Custom sort the Excel spreadsheet by clicking Sort and Filter, Custom Sort. Sort by endpoint voxels from largest to smallest, and in a new level, by Mx branch PT from largest to smallest. Remove every row that contains two endpoints with a maximum branch length of less than the cutoff value.

Sum the data in the endpoints column to calculate the total number of endpoints collected from the image. Repeat for branch information data after sorting by branch length. After all data have been trimmed and summed, divide the data from each image by the number of microglia somas in the corresponding image.

Enter the final endpoint and cell and branch length per cell data into statistical software. Ensure that the FracLac plugin has been downloaded. Then use the rectangle tool to draw the ROI.

Ensure that the box is large enough to capture the entire cell, and can remain consistent throughout the dataset. In the ROI Manager window, select Update to lock the ROI onto a randomly-selected cell in the photomicrograph. Open the binary image containing the selected cell.

Double click the Paintbrush tool, set the color to black, and adjust the brush width as needed. Using the matching photomicrograph as a reference, use the Paintbrush to remove adjacent cell processes, connect fragmented processes, and isolate the cell of interest. Once the binary cell has been isolated, save the binary file.

Convert the binary cell to an outline using the toolbar, via Process, Binary, Outline.
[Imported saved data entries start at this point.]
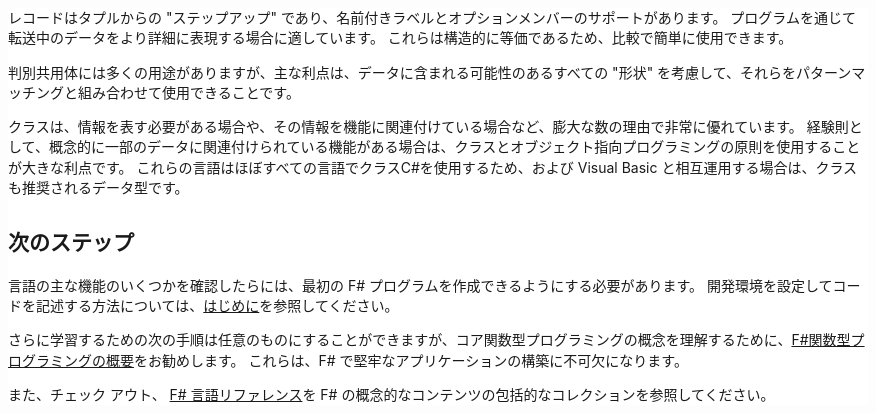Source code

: レコードはタプルからの "ステップアップ" であり、名前付きラベルとオプションメンバーのサポートがあります。  プログラムを通じて転送中のデータをより詳細に表現する場合に適しています。  これらは構造的に等価であるため、比較で簡単に使用できます。

判別共用体には多くの用途がありますが、主な利点は、データに含まれる可能性のあるすべての "形状" を考慮して、それらをパターンマッチングと組み合わせて使用できることです。  

クラスは、情報を表す必要がある場合や、その情報を機能に関連付けている場合など、膨大な数の理由で非常に優れています。  経験則として、概念的に一部のデータに関連付けられている機能がある場合は、クラスとオブジェクト指向プログラミングの原則を使用することが大きな利点です。  これらの言語はほぼすべての言語でクラスC#を使用するため、および Visual Basic と相互運用する場合は、クラスも推奨されるデータ型です。

## <a name="next-steps"></a>次のステップ

言語の主な機能のいくつかを確認したらには、最初の F# プログラムを作成できるようにする必要があります。  開発環境を設定してコードを記述する方法については、[はじめに](get-started/index.md)を参照してください。

さらに学習するための次の手順は任意のものにすることができますが、コア関数型プログラミングの概念を理解するために、[F#関数型プログラミングの概要](./introduction-to-functional-programming/index.md)をお勧めします。  これらは、F# で堅牢なアプリケーションの構築に不可欠になります。

また、チェック アウト、 [F# 言語リファレンス](./language-reference/index.md)を F# の概念的なコンテンツの包括的なコレクションを参照してください。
In the toolbar, open FracLac using the toolbar, by clicking Plugins, Fractal Analysis, FracLac, and select BC for box counting. In Grid Design, set Num G to four.
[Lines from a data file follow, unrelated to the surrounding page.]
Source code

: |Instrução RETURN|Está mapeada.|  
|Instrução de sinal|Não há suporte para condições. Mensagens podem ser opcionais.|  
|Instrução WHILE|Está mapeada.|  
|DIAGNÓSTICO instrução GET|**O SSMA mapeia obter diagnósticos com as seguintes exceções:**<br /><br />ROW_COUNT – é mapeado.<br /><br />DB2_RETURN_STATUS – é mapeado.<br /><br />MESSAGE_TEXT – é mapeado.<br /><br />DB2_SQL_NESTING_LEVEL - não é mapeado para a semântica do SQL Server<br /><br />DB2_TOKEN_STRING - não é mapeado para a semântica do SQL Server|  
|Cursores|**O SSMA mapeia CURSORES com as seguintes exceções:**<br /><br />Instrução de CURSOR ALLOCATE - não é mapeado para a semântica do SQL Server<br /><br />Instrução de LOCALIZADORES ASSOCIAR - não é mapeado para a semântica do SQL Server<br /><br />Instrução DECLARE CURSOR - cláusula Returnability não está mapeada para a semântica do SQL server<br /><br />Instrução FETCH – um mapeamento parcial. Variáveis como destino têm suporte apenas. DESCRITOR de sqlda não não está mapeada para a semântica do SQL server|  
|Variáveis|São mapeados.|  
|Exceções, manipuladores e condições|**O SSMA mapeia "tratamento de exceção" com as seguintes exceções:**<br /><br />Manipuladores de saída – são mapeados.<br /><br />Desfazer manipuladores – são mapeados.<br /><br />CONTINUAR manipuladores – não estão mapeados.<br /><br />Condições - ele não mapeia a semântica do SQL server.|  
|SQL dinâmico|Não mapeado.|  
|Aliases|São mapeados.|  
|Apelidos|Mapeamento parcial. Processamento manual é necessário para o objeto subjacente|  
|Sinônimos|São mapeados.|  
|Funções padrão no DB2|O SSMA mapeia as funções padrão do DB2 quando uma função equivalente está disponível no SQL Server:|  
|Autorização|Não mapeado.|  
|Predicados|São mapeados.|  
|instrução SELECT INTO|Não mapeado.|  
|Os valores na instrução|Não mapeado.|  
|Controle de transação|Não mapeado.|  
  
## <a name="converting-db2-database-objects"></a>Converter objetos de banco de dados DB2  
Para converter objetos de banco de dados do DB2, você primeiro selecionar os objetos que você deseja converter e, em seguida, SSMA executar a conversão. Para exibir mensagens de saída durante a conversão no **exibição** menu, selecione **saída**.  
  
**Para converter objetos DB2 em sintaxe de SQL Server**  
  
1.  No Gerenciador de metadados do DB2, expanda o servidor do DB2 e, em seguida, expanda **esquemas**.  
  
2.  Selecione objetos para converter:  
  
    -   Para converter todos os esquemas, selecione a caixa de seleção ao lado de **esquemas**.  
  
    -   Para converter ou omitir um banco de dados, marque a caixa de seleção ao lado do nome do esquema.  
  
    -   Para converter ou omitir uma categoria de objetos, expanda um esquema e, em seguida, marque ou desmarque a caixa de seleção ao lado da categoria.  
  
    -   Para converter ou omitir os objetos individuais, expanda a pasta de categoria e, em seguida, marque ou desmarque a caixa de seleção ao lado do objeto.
Under Graphics Options check the metrics box to analyze the convex hull and bounding circle of the cell. When finished select Okay and then select the Scan button to run a box counting scan on the selected image. In the Hull and Circle Results window, copy all desired data results.

Then do the same in the Box Count Summary window. Transfer the copied data to an Excel file or statistical software. This graph shows summary data of microglia endpoints per cell and processed length per cell in uninjured and injured cortical tissue.

This is the result of the analysis with the protocol applied. In both cases, statistical analysis was performed using Students T Test, and three images were analyzed. Care must be taken concerning inter-user variability in the application of the protocol.

Such differences are summarized here, where the same dataset was analyzed by two independent users applying an identical protocol. Although the trends are similar throughout, the inter-user variability affects the significance of the data. While attempting this procedure, it's important to remember that the goal is to obtain a skeleton or outline model that is representative of the original photomicrograph.

This means that the steps may be modifiable to the specific needs of the investigator. After watching this video, you should have a good understanding of how to quickly quantify microglia morphology from photomicrographs of immunohistochemistry tissue using readily available computer software.